# [Extrait à lire]

++++

La campagne électorale congolaise bat son plein. Les visages de candidats souriants, placardés sur d’immenses panneaux d’affichage, surplombent les principales artères urbaines ; des camions à plate-forme remplis de haut-parleurs parcourent les banlieues tentaculaires de Kinshasa, diffusant de la musique et exhortant les gens à voter pour leur candidat ; et l’argent dépensé pour les préparatifs électorales et les campagnes, notamment pour les  t-shirts, affiches, bières et « frais de mobilisation »,a contribué à ce que le taux d’inflation a plus que doublé depuis le début de l’année.

Mais l’agitation de la campagne est trompeuse. Elle suggère un degré de liberté et d’exubérance qui est démenti par d’autres contraintes moins visibles. Certes, les candidats d’une panoplie de partis parcourent le pays et s’invectivent dans les médias et sur les réseaux sociaux. Mais le processus électoral lui-même est faussé par des interférences politiques qui remontent à plusieurs années.

++++

Éléments de données:
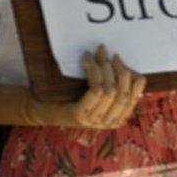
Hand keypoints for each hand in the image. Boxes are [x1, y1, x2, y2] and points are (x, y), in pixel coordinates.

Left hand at [29, 45, 146, 128]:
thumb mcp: (98, 95)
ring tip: (100, 53)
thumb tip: (130, 69)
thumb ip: (113, 88)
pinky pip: (96, 89)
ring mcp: (94, 121)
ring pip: (110, 90)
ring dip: (105, 67)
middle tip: (112, 54)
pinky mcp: (81, 114)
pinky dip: (94, 70)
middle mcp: (108, 123)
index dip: (133, 78)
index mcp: (117, 120)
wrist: (43, 108)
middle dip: (119, 70)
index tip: (124, 63)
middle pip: (123, 93)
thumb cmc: (71, 97)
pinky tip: (88, 59)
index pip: (134, 98)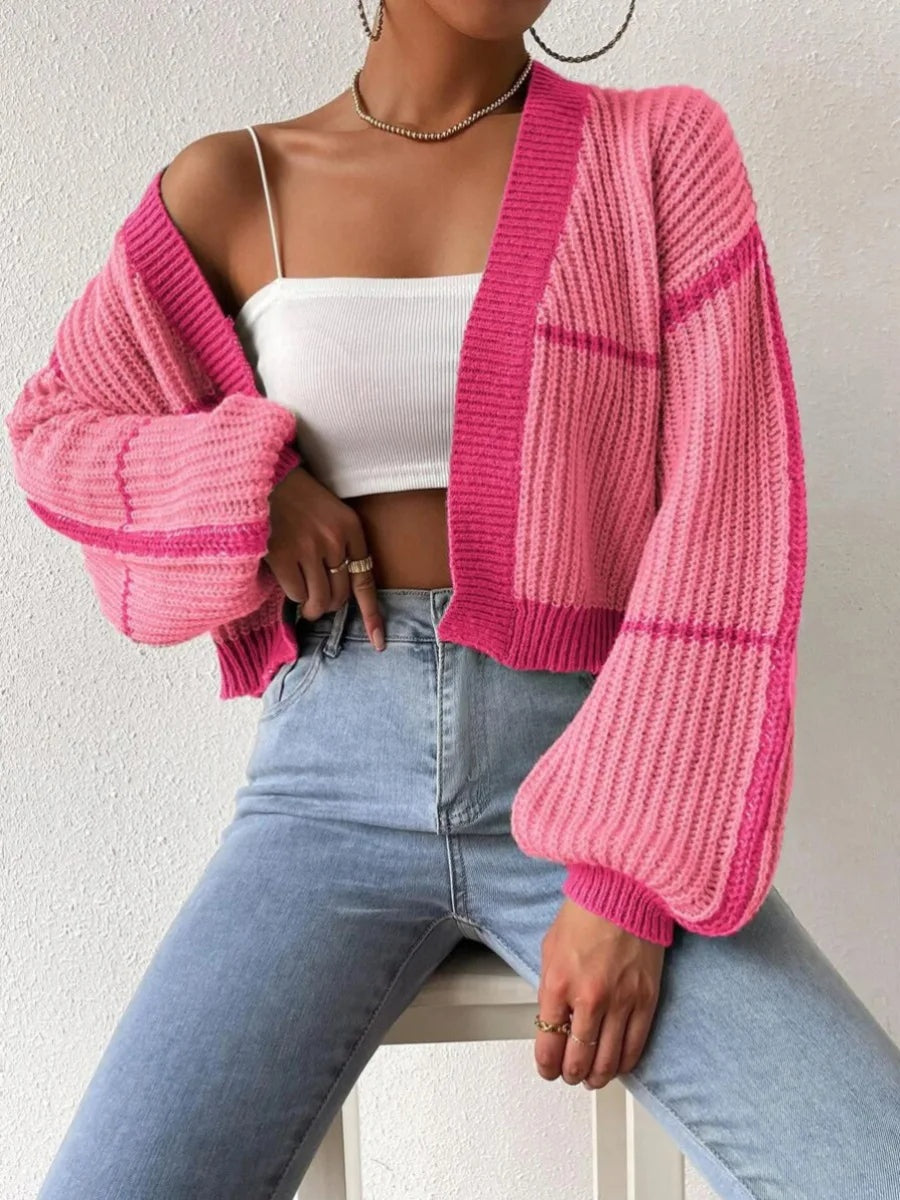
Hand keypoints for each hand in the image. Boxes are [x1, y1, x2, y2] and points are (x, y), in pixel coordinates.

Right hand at [263, 464, 384, 650]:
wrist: (262, 476)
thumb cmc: (296, 498)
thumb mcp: (331, 513)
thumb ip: (340, 545)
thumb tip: (339, 590)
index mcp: (350, 528)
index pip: (365, 580)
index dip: (371, 614)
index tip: (379, 641)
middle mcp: (333, 540)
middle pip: (340, 596)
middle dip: (329, 606)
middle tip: (318, 602)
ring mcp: (307, 548)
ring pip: (319, 600)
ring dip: (311, 607)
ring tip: (304, 602)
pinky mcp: (281, 555)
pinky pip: (296, 594)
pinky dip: (292, 595)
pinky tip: (286, 578)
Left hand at [535, 898, 664, 1088]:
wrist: (623, 892)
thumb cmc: (586, 912)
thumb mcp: (550, 950)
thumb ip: (550, 989)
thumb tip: (553, 1020)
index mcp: (558, 984)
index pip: (549, 1045)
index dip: (547, 1066)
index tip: (548, 1068)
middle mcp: (589, 999)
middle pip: (578, 1060)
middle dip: (570, 1074)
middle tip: (569, 1074)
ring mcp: (620, 1002)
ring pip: (607, 1061)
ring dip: (597, 1076)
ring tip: (591, 1077)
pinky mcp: (646, 1000)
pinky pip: (635, 1047)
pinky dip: (624, 1063)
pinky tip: (616, 1065)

++++

# [Objet de l'exercice]
Recopiez à l'identique le passage de l'extrait sur la campagne électorale congolaise qui débute à « La campagne électorale » et s'achève à « début de l’année. ». Les enregistrements ne servent pas à la réalisation de l'exercice.

# [Corrigé]
La campagne électorale congolaise bat son plein. Les visages de candidats souriants, placardés sur d’immenses panneaux d’affichage, surplombent les principales artères urbaines ; des camions à plate-forme remplis de haut-parleurs parcourent les banlieues tentaculaires de Kinshasa, diffusant de la musique et exhortant les gens à voter pour leur candidat ; et l’argent dépensé pour les préparatifs électorales et les campagnes, notamment pour les  t-shirts, affiches, bières et « frais de mobilisation »,a contribué à ce que le taux d’inflation a plus que doublé depuis le début de l’année.